亀の甲より年の功2000/7)

視点を変えて見ると価値が一変 人は失敗からより貴重な体験を学ぶ 子供を怒るな来た道だ 年寄笑うな行く道だ

 

人の気持は時間と共に変わるもので、昨日まですごく大切だと思っていた事柄が、今日考え直して見ると、それ程たいした問題ではなくなっていたり、時にはどうでもよいことに思えることがある。 一番分かり易い例が、子供の時に宝物の様に大切にしていたものが、大人になって見直してみると、唯のガラクタであったと云うようなことは誰でも経験していることだと思う。 

同じ事柄でも視点を変えて見てみると、その価値や評価が一変してしまうこともよくあるものだ。 深刻に思い悩んでいたことでも、見方を変えると大して気にする程のことではないのかも知れない。 とても偉いと思っていた人が、それ程でもない普通の人に見えたり、その逆であったりする。
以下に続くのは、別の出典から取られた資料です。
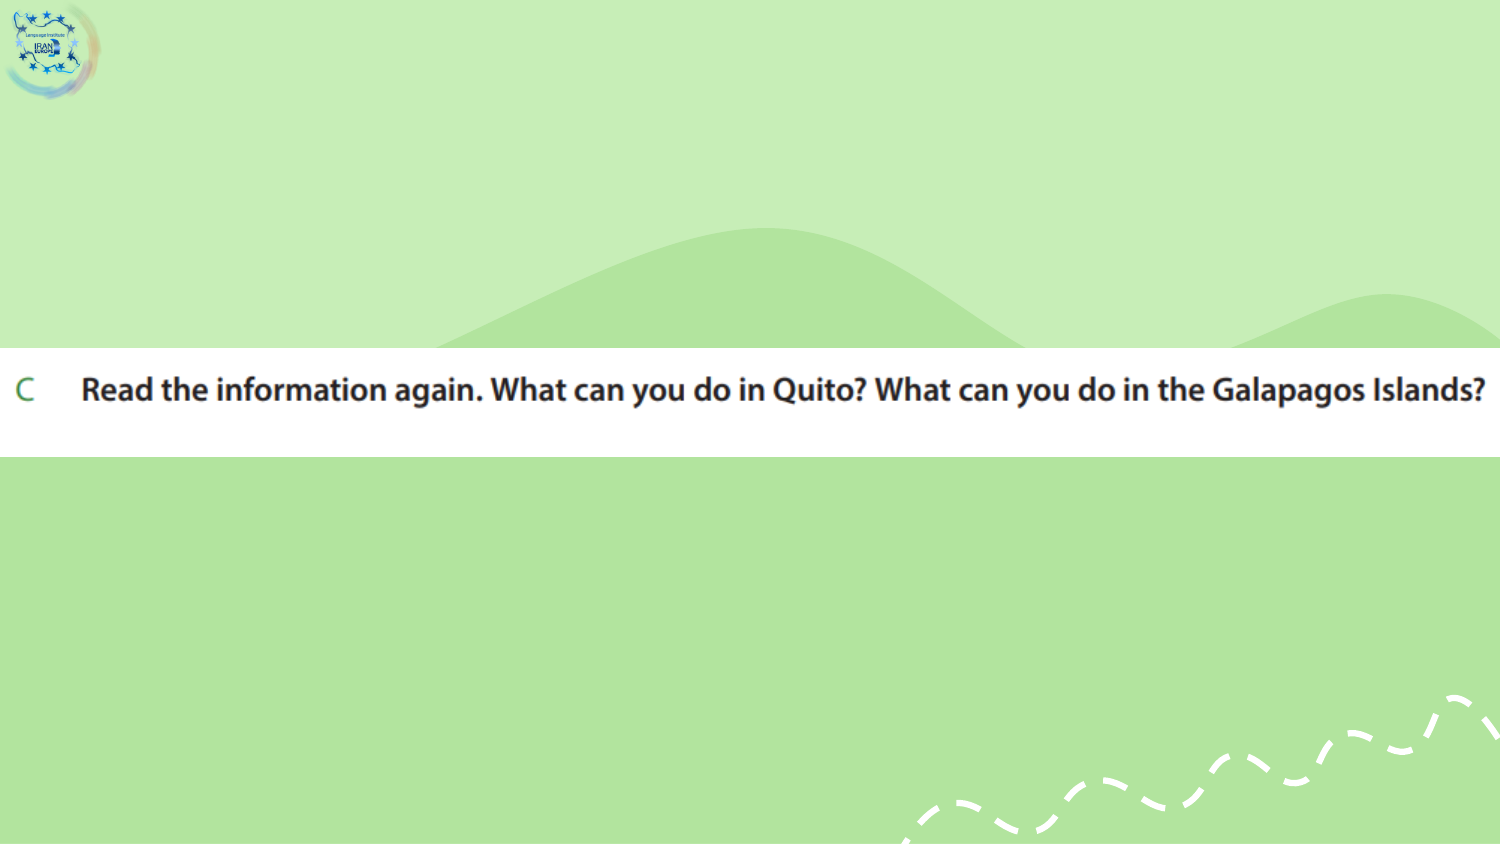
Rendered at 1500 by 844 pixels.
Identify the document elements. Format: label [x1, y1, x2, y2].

picture [0, 0, 106, 103]
picture [0, 348, 1500, 457]
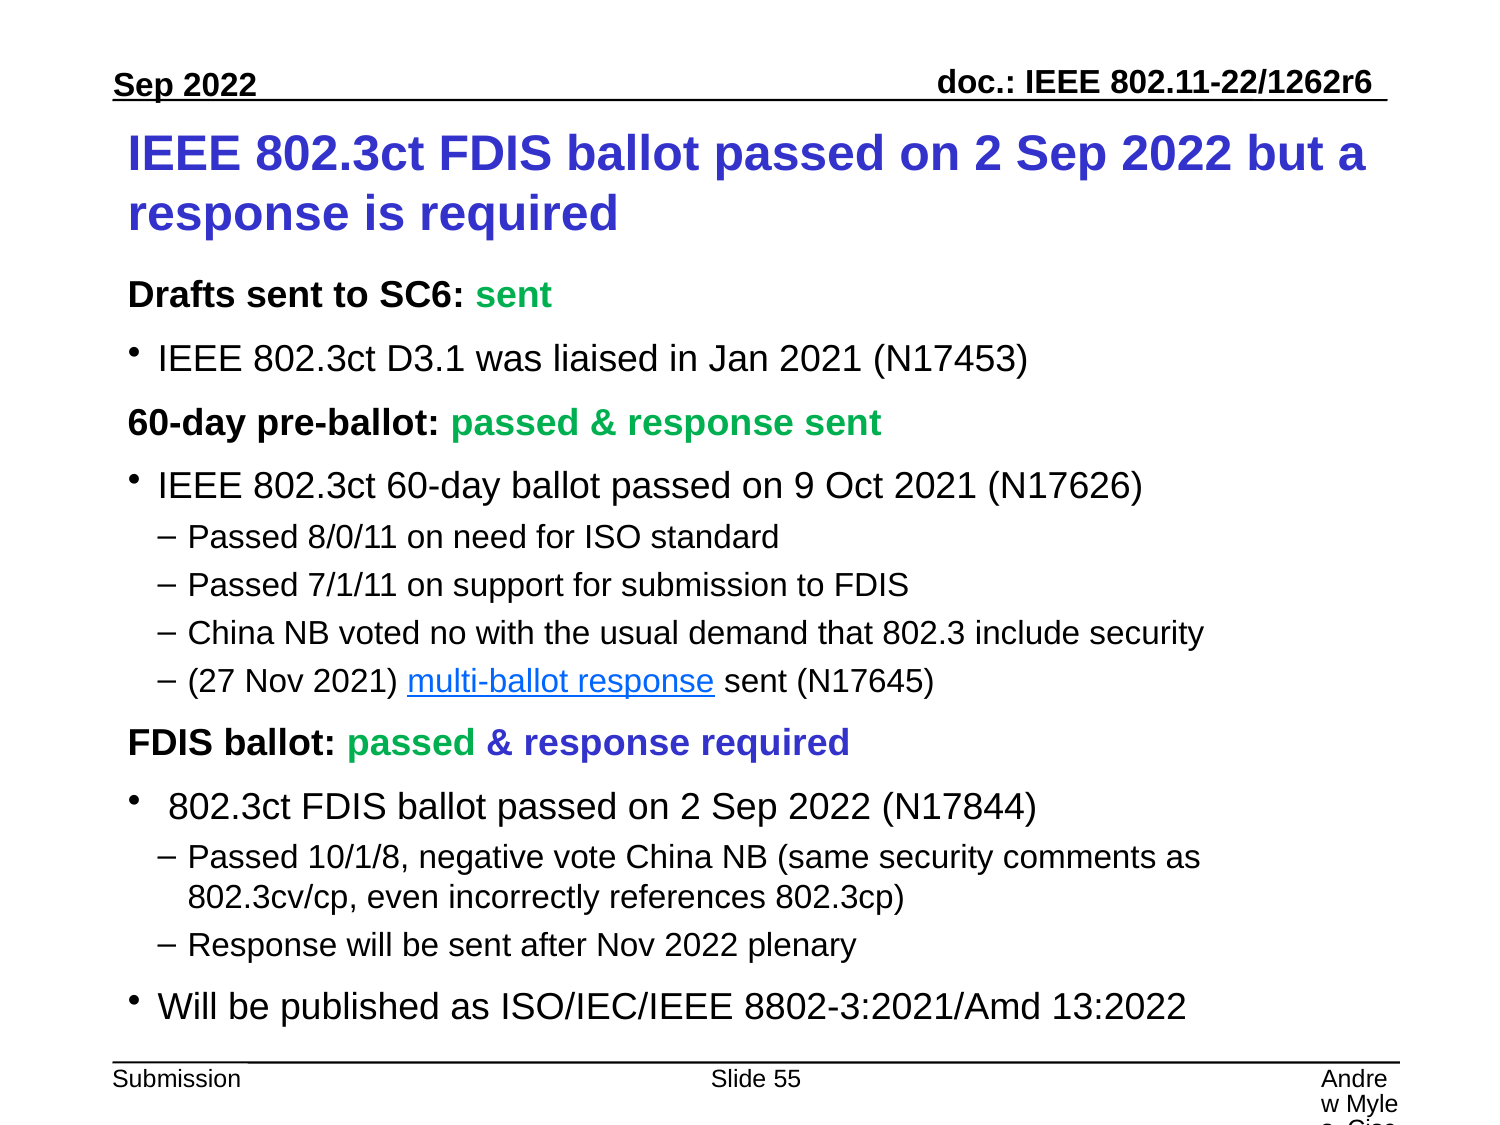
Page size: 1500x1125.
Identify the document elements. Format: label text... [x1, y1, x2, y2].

 また、人は或る年齢にならないと見えない、分からないこともある。 20才の頃に60才の人の話を聞き、その内容によく理解のできない部分があったが、自分がその歳になって見ると、「ああこんなことを云っていたのかな」とぼんやり理解できる様に思える。  「子を持って知る親の恩」と言う言葉があるが、これもその立場になって初めて理解できる例であろう。 「実際の体験をしたことのないこと」や「自分で経験したことのないこと」を他人から聞いて分かった様な気になっていても、本当に理解することはできないのかも知れない。

 年配者はそれだけ多くの経験をして来ている。 特に人は失敗から、より貴重な体験を学ぶ。 「亀の甲より年の功」とは将にこのことを云っている。